Several DJs have incorporated live instruments into their sets recently, but none have done it quite like Radar.
Earlier this month, the Phoenix turntablist made history by performing "Concerto for Turntable #1" with an 80-piece symphony orchestra.
Radar wrote the piece with Arizona State University composer Raul Yanez using scratch notation, their adapted version of the classical staff system. The composition is based on Radar's recent single "Antimatter," the first turntable track ever to include a written score.
"I started working on scratch notation four years ago," Radar said. "I wanted to be able to write what I was doing in sheet music so other DJs could perform the same material. I'm trying to write my own music, not play other people's."
Radar, a schooled percussionist, logged most of "Antimatter" on his own, but enlisted the help of Yanez to notate the song's big solo. Once Radar showed Yanez that he could scratch an octave and a half of notes with a turntable, the two began composing "Concerto for Turntable #1," with conductor Joel Brown and the Arizona State Symphony Orchestra in mind.
The composition was finally performed March 7 at a free concert at the Frank Lloyd Wright-designed Gammage Auditorium in Tempe, Arizona. A sell-out crowd of 3,000 was on hand for the 10-minute performance, including a PBS film crew that captured the event for an upcoming special.
Radar and Yanez are currently finishing two additional turntable movements, which may feature a turntable quartet. They're also planning a world tour with local orchestras in each city.
Radar's trailblazing efforts fall under the mission of the Bombshelter Crew, a no-rules Phoenix DJ troupe that focuses on fusing all forms of music through innovative ideas.
"Bombshelter is a concept that all music is pretty much universal; the only thing separating it is about 10 beats per minute," Bombshelter co-founder Emile said. "At 92 beats per minute you got hip-hop, at 100 take out the vocals you got trip-hop, at 110 you got R&B or maybe two-step, at 120 you got house, at 130 progressive house. You haven't done anything to that beat other than speed it up, but you got the urban black market here, the gays here, and you are separating all these different types of people and stereotyping them based on a tempo. It's musical racism."
The Bombshelter Crew's genre-bending take is captured on Future's Past, a mix album due Tuesday (March 20) that combines a wide range of tracks released on Tom Chasteen's Exist Dance Records over the past decade.
Radar and Emile recorded the album on four turntables and two mixers in one night.

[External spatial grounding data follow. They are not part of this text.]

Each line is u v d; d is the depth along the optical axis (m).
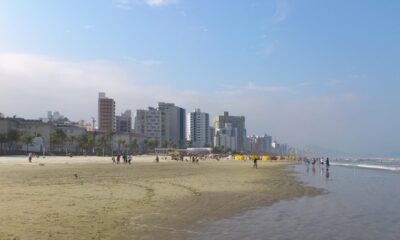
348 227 17.25
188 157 183.38
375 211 22.00
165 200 24.69
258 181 44.16
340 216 20.14
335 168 93.56
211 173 59.53
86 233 14.59
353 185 40.75
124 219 17.67
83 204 22.00
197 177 48.72
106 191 29.41
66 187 32.38
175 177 48.09
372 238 15.29
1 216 17.55
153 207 21.56
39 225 15.66
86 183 36.72
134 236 14.57
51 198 24.56
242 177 50.88
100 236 14.27
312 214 20.67
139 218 18.11
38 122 193.62
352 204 24.95
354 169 87.00
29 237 13.62
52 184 35.19
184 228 16.33
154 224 16.84
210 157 192.88
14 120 181.50
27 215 17.94
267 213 20.81
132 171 61.34
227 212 20.83
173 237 14.65
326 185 40.56
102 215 18.48
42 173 51.69
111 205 21.80
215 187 34.91
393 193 32.19
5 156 142.00
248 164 111.06
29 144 170.25
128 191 29.64
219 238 14.72
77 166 76.06
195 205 22.88
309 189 35.41
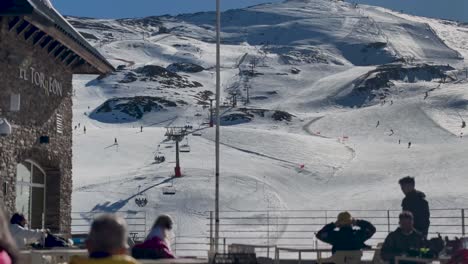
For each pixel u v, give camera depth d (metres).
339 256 13.56
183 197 77.25
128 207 74.19
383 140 133.88
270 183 88.44
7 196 21.30
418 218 14.27
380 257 13.70
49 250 13.54
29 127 22.98
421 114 151.75
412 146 121.69
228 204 75.94
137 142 115.00
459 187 81.12
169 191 79.00
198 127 134.38
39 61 23.75
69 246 16.05
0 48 20.69
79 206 74.31
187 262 10.22
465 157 102.50
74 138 119.38
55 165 25.47
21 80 22.25
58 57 25.39
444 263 12.95
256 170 94.94
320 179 94.75
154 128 134.62
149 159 103.69
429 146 120.56
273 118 170.62
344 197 80.94
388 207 70.81
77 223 54.38
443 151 110.56
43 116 24.27
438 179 88.88
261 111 175.25
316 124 156.38
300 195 85.75
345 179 94.69
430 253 13.05
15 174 21.94
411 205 14.33
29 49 22.73
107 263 5.34
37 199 24.72
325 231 13.94
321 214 69.94
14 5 19.83
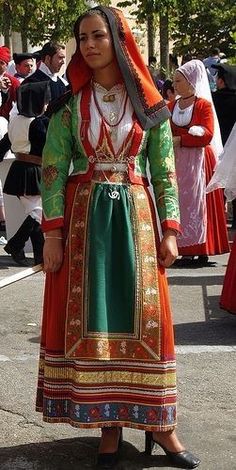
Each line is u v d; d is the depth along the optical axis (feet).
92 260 12.21
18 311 22.06
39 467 12.92
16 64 36.83
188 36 69.00
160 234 12.84
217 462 13.16
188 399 15.81
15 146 27.07
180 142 27.30
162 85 40.96
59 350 12.50
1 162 30.37
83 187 12.51
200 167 27.55
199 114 27.35
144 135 12.53
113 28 12.29
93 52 12.21
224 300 20.85
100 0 63.67
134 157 12.54
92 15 12.24
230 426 14.57
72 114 12.59
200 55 67.82
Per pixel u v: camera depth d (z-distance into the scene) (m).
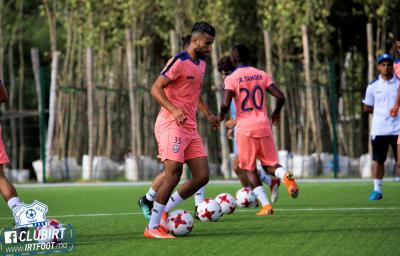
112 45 69.62
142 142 66.56
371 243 20.55
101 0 66.94
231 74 30.38
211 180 61.12
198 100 25.30
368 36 61.16
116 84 68.06
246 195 32.72
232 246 20.42
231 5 69.25
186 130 23.03
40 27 89.00
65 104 66.38
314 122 63.06
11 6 84.81
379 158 36.75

Radar holds back from scratching on the album to focus on a solid mix that slowly builds in tempo from beginning to end.
"A lot of people from my scene, they skipped over the main concept of DJing, which is mixing," Radar said. "The basics of hip-hop were founded on parties, bringing people together with mixes."

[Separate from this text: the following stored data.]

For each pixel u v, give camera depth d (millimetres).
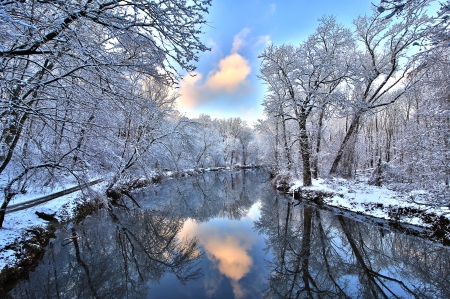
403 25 12703
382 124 24125
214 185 24734
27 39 4086
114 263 7703
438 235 8250
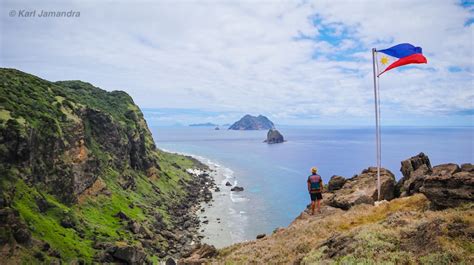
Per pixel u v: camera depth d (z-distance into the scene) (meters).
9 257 53.38
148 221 103.56
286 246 22.62
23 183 75.62
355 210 25.36
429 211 18.28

Future's Past blends a bit everything, from techno (Freaky Chakra's "Transcendental Funk Bump") to hip-hop (High Lonesome Sound System's "Champion Sound"), including Tranquility Bass' "They Came in Peace," the song that inspired Emile to form the Bombshelter Crew.
"I remember hearing it when it came out in '91. It was just amazing," Emile said. "It was hip-hop, and kind of psychedelic. And then every other release [on Exist Dance] was something different. A lot of people like different types of music, but a lot of DJs are monochromatic. I don't see anything out there that would indicate to me that playing one style of music is acceptable."

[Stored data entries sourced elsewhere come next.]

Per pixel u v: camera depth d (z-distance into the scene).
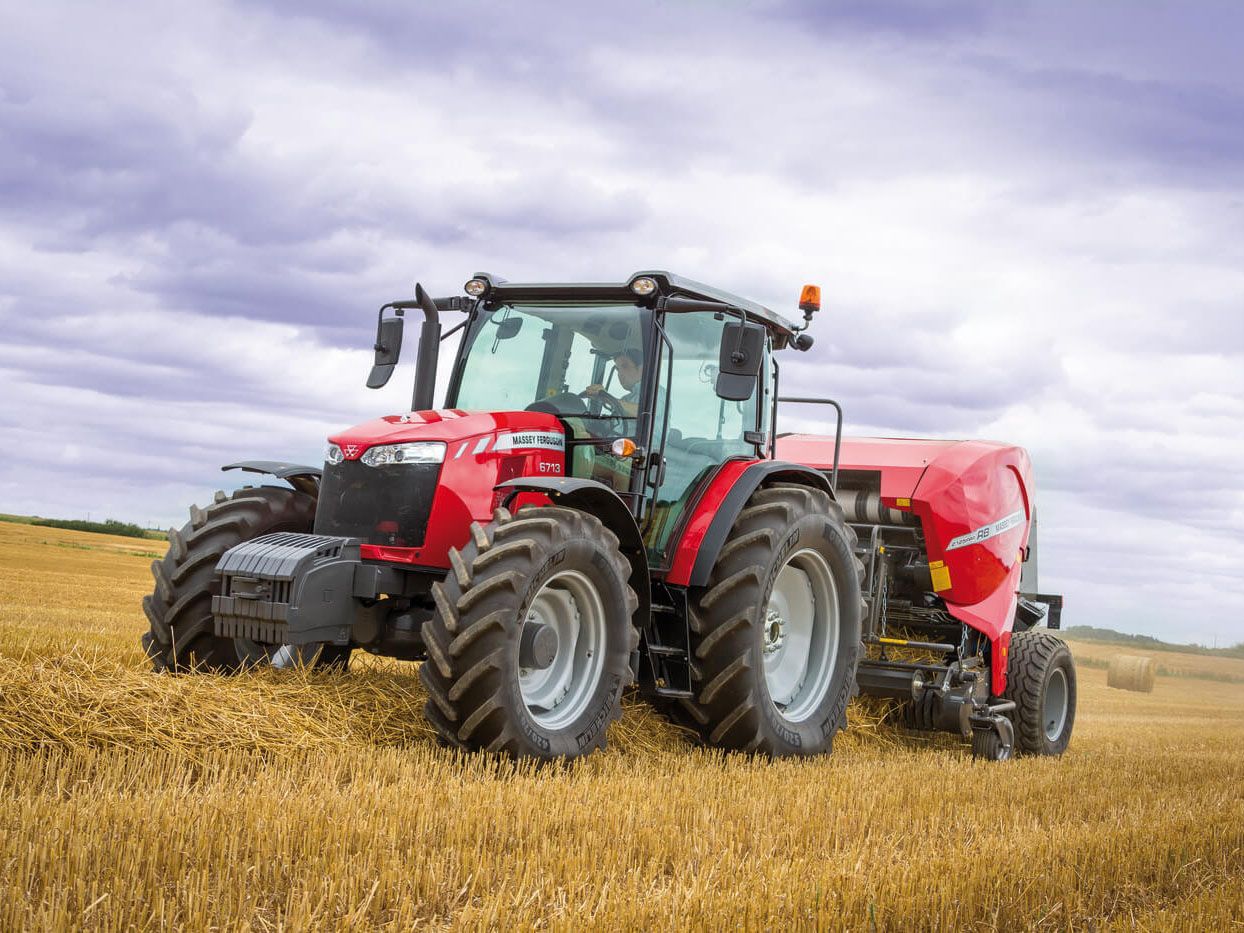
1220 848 4.88
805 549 6.64
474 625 4.93
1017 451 8.96
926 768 6.68
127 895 2.98
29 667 4.77
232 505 6.06
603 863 3.71
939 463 8.41
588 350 6.26
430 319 6.31
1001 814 5.20
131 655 7.83
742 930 3.16
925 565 8.45
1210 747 11.21
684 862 3.80
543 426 6.00
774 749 6.30
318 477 6.45
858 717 8.08
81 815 3.57
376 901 3.17
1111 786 6.59
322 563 5.38
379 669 6.88
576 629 5.56
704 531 6.17
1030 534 9.91
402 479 5.56
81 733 4.49
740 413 6.93
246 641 5.89
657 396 6.10
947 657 8.46
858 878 3.65
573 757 5.30
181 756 4.52
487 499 5.62
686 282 6.28
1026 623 9.84
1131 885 4.14
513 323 6.50
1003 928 3.54
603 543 5.50
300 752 4.88
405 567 5.53
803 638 6.96
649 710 6.55
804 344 7.63
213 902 2.99
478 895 3.33
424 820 3.90
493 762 5.03
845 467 8.59
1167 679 39.34
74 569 26.89
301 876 3.29
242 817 3.73
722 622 6.11
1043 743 8.80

The Bombshelter Crew, which also includes Z-Trip, with whom Radar mixed the underground classic Future Primitive, is supporting its recordings with North American shows of all styles.
"We play drum'n'bass, hip-hop, hardcore, dub, electro it all depends on the crowd," Radar said. "We can never get burned out. And the crowd won't either. They can't just say, 'Oh, it's Bombshelter.' Because we don't even know what we're going to do."
"Radar is going to be doing the symphony until 8 or 9, and then we're going to do a set at the house club, shoot over to the rave and then do a downtempo acid jazz night afterwards," Emile envisioned.
The Bombshelter Crew is also working on several other recordings, including a revolutionary techno hip-hop record and an electro album.
"We're not about wearing shiny shirts and getting chicks," Emile said. "How many DJs can say they have a concept behind what they are doing? [Paul] Oakenfold and those guys, those are Mariah Carey remixes. We're trying to push instrumental music forward."